Collagen triple helix
Model of a collagen helix.[1]
Identifiers
Symbol Collagen
Pfam PF01391
InterPro IPR008160
SCOP 1a9a
SUPERFAMILY 1a9a
TEM image of collagen fibres.

In collagen, the collagen helix, or type-2 helix, is a major shape in secondary structure. It consists of a triple helix made of the repetitious amino acid sequence glycine - X - Y, where X and Y are frequently proline or hydroxyproline.[2] Each of the three chains is stabilized by the steric repulsion due to the pyrrolidine rings of proline and hydroxyproline residues. The pyrrolidine rings keep out of each other’s way when the polypeptide chain assumes this extended helical form, which is much more open than the tightly coiled form of the alpha helix. The three chains are hydrogen bonded to each other. The hydrogen bond donors are the peptide NH groups of glycine residues. The hydrogen bond acceptors are the CO groups of residues on the other chains. The OH group of hydroxyproline also participates in hydrogen bonding.
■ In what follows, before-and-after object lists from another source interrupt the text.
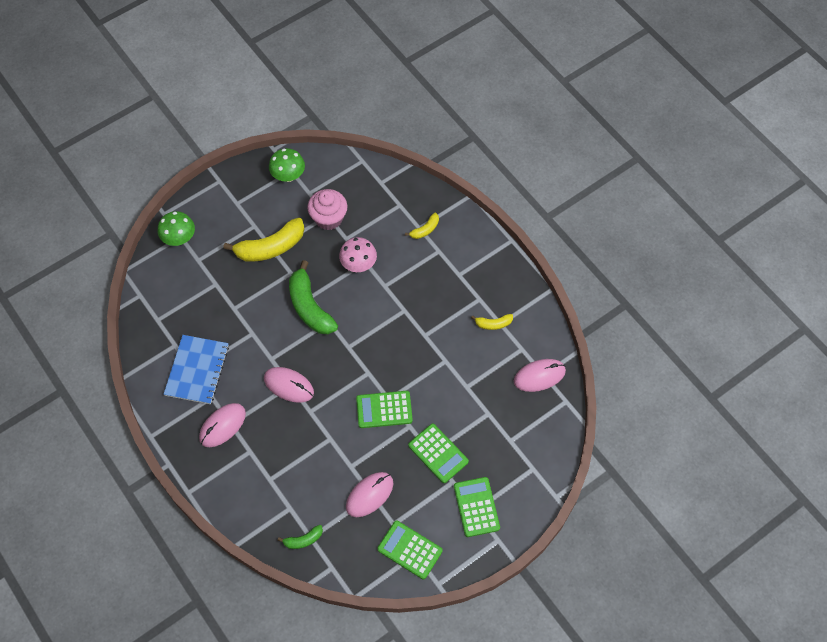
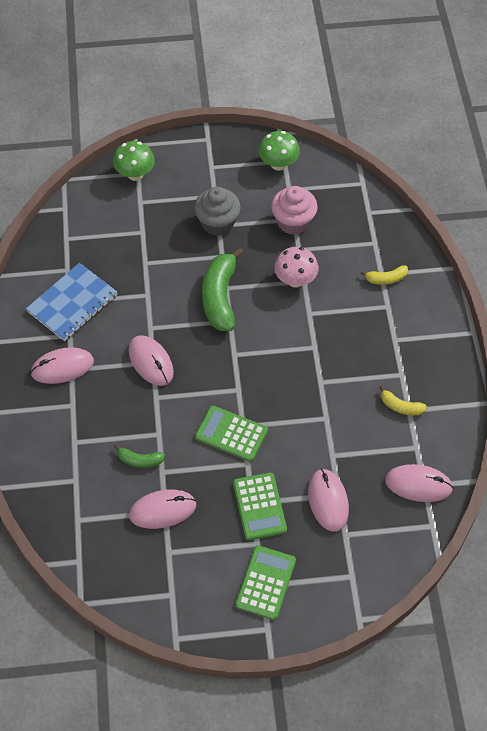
camera: 30 degrees right, 5 degrees down
yellow banana [223,218,304,262] -> grey cupcake [194,187,241,236]
green banana [278,525,323,549] -> green banana moved to [114,444,165,468]
green calculator [377,521,443,579] -> none
none -> pink mouse [308,469,349,532]

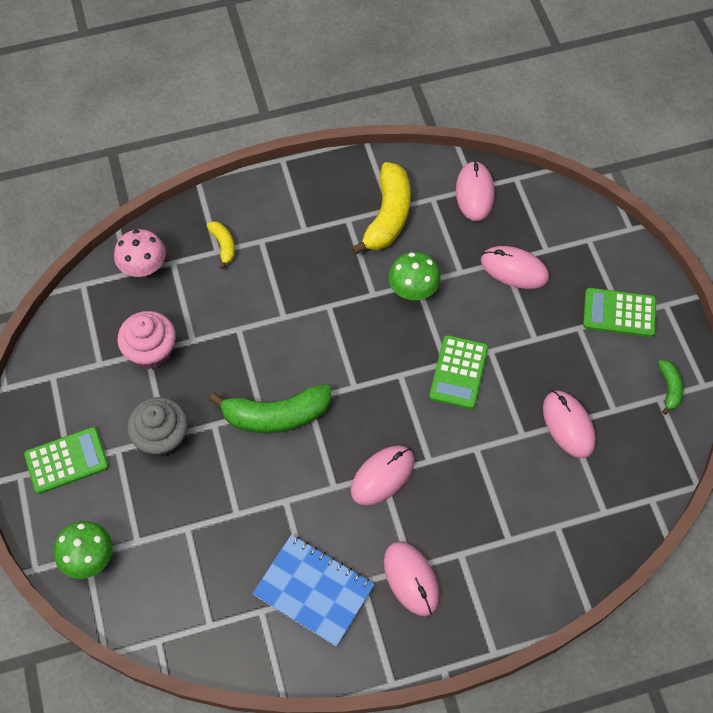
camera: 100 degrees left, 5 degrees up
green banana [114,444,165,468] -> green banana moved to [658,360,683,415]
green calculator [233,472,287,540] -> green calculator moved to [24,427,109,494]
green mushroom [259,131,300,171] -> green mushroom moved to [388,252,440,300]
pink mushroom [275,247,318,288] -> pink mushroom moved to [114,229,166,277]
pink mouse [308,469,349,532] -> pink mouse turned 45 degrees clockwise [481,246,549,289]
yellow banana [379,386,427,415] -> yellow banana [351,162,410,255], size x2.04

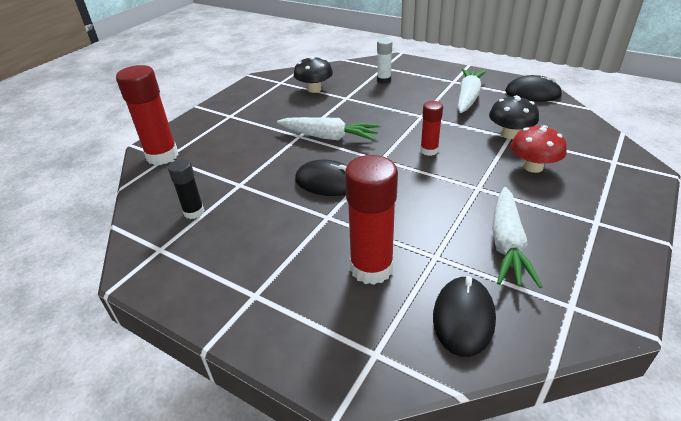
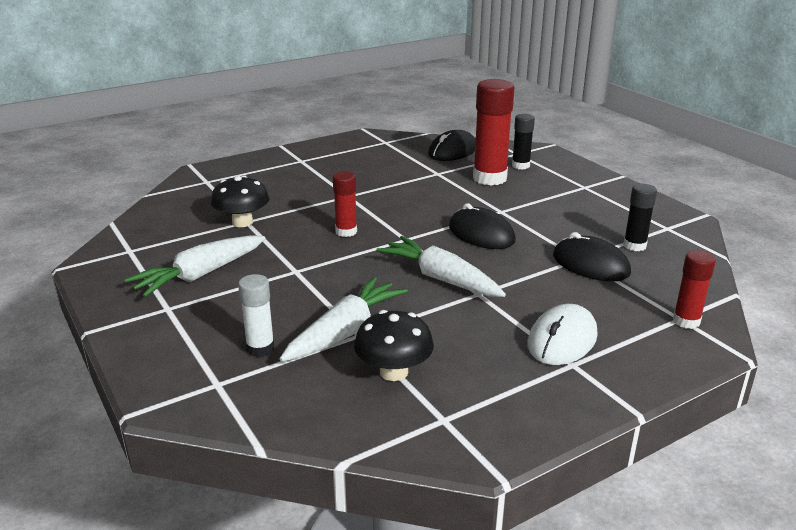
camera: 155 degrees left, 10 degrees down
red glue stick [116,65,179,165] -> red glue stick [673,250,716,329], size x0.55
white carrot [492,187,542,288] -> white carrot moved to [280,277,408,362]
black mouse [505,75,563,102] -> black mouse moved to [553,232,631,281]
red mushroom [511,125,567,173] -> none
none -> black glue stick [512,114,535,170]
none -> white mouse [527,304,597,365]

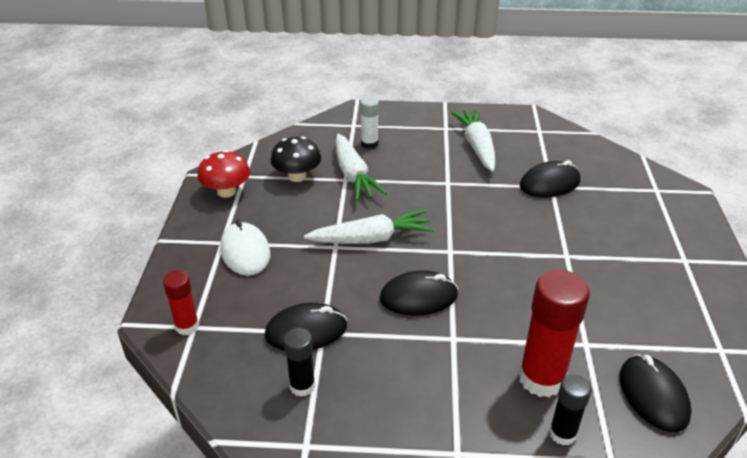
camera: 125 degrees right, 10 degrees up
black mushroom [211,175,269,227] -> black mouse [520,160,581,197]
red glue stick [333,171,357,237] -> none
none -> red mushroom [197,150,250,198]

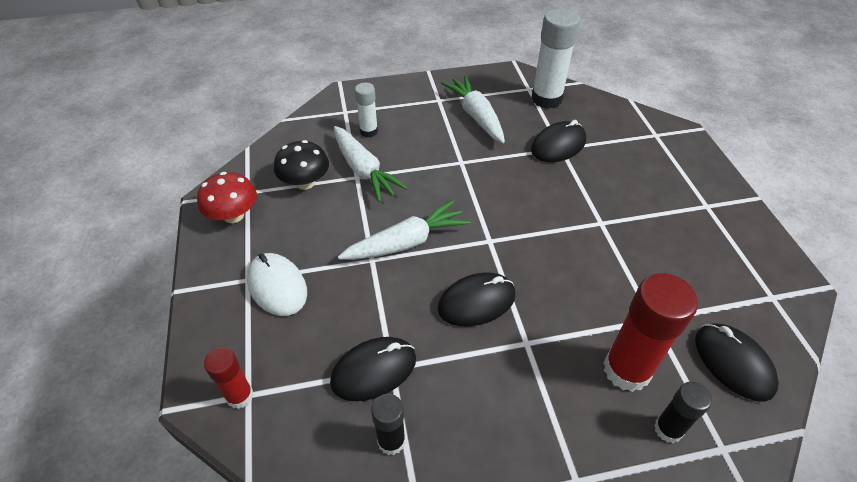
camera: 15 degrees left, 10 degrees up
none -> white glue stick [531,8,580,109]

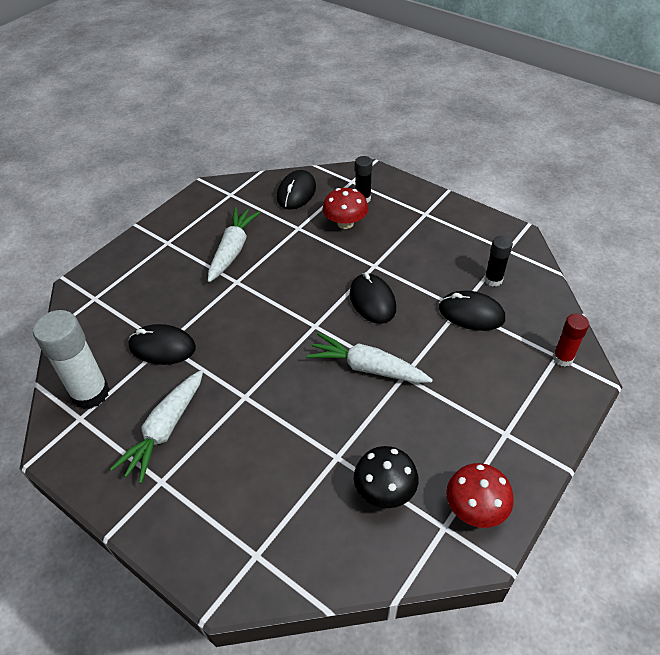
camera: 130 degrees left, 0 degrees up
white mouse [247,253,307,316] -> none
white carrot [334,126,408,203] -> white carrot moved to [208,207,261,282]
white glue stick [355,83,378,137] -> none
black mouse [438,272,515,327] -> black mouse turned 45 degrees clockwise [350,272,396,324]
red glue stick [603,273,698,392] -> red mushroom [323,188,368,229]

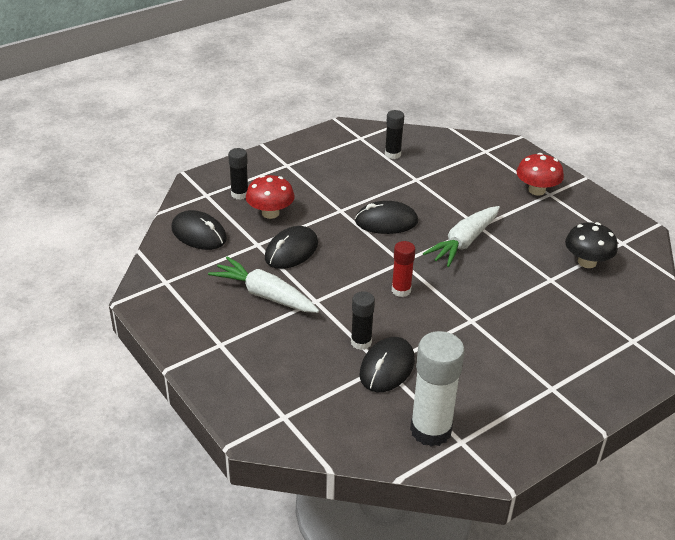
camera: 75 degrees left, 10 degrees down
white carrot [110,370,203,484] -> none
black mouse [439,291,505,331] -> black mouse moved to [265,226,318,269]
red mushroom [446,463,514,528] -> red mushroom moved to [517,153,564,196]
red glue stick [553,314,589,367] -> red glue stick moved to [392,241,415,297]
none -> black glue stick [351,291,375,350]

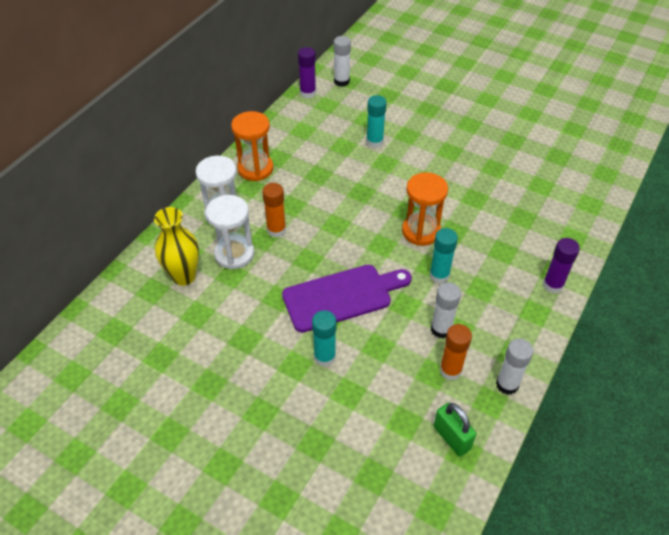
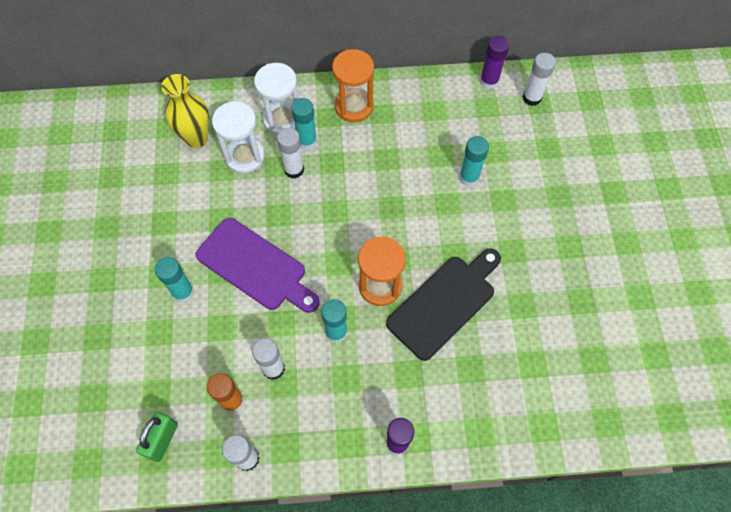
camera: 55 degrees right, 15 degrees up
orange glue stick [262,183,286,238] -> white glue stick [277,128,304,179]
none -> turquoise glue stick [291,98,317,150]
none -> black cutting board [386,248,501,361]

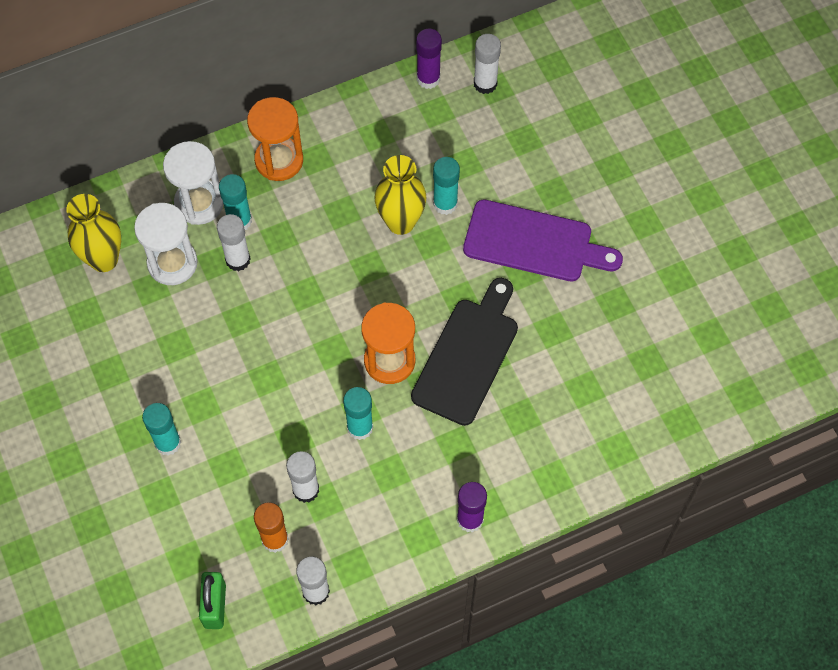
camera: 20 degrees left, 0 degrees up
purple cutting board [196,218,320,313] -> purple cutting board moved to [463,200,623,282]
none -> yellow vase [374,155,426,235]

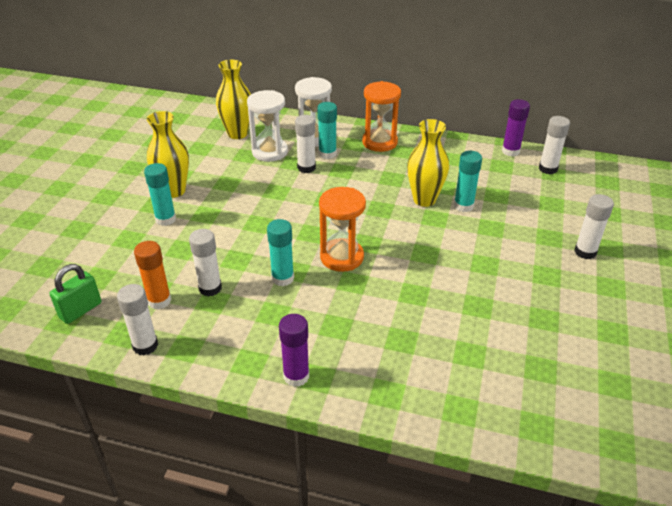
camera: 40 degrees right, 25 degrees down
black cutting board [411,278,518,426] -> none
purple cutting board [463,200,623,282] -> none
none -> yellow vase [147,111,189,198]
none -> white glue stick [574,194,614,259]

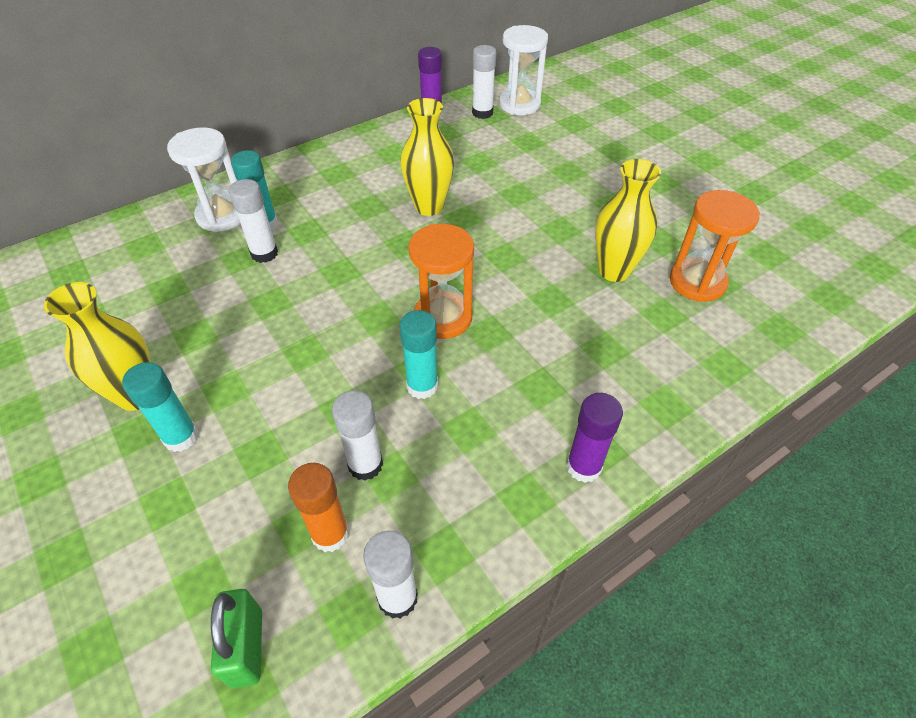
camera: 50 degrees left, 10 degrees up
yellow vase [216,60,251,139] -> yellow vase moved to [595,159,661,282]
white hourglass [247,90,288,162] -> white hourglass moved to [499,25,548,115]
orange hourglass [362,81,401,152] -> orange hourglass moved to [670,190,760,302]
turquoise glue stick [454,151,482,212] -> none
white glue stick [574,194,614,259] -> none

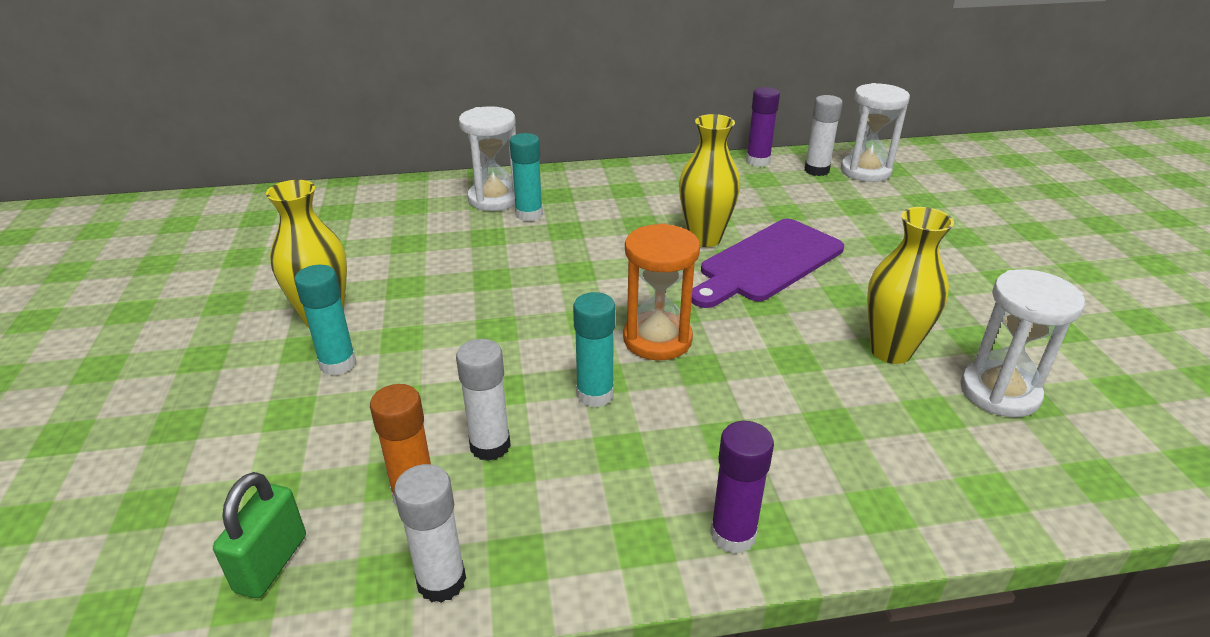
camera: 25 degrees right, 15 degrees down
white glue stick [229,179,278,263] -> none
orange hourglass [670,190,760,302] -> white hourglass [961,269,1085,417]
none -> purple cutting board [692,219,844,308]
The rise of the collagen helix (superhelix) is 2.9 Å (0.29 nm) per residue.

References

  1. ^ Berisio R, Vitagliano L, Mazzarella L, Zagari A (February 2002). "Crystal structure of the collagen triple helix model [(Pro-Pro-Gly)(10)](3)". Protein Sci. 11 (2): 262–70.  
  2. ^ Bhattacharjee A, Bansal M (March 2005). "Collagen structure: the Madras triple helix and the current scenario". IUBMB Life 57 (3): 161–72.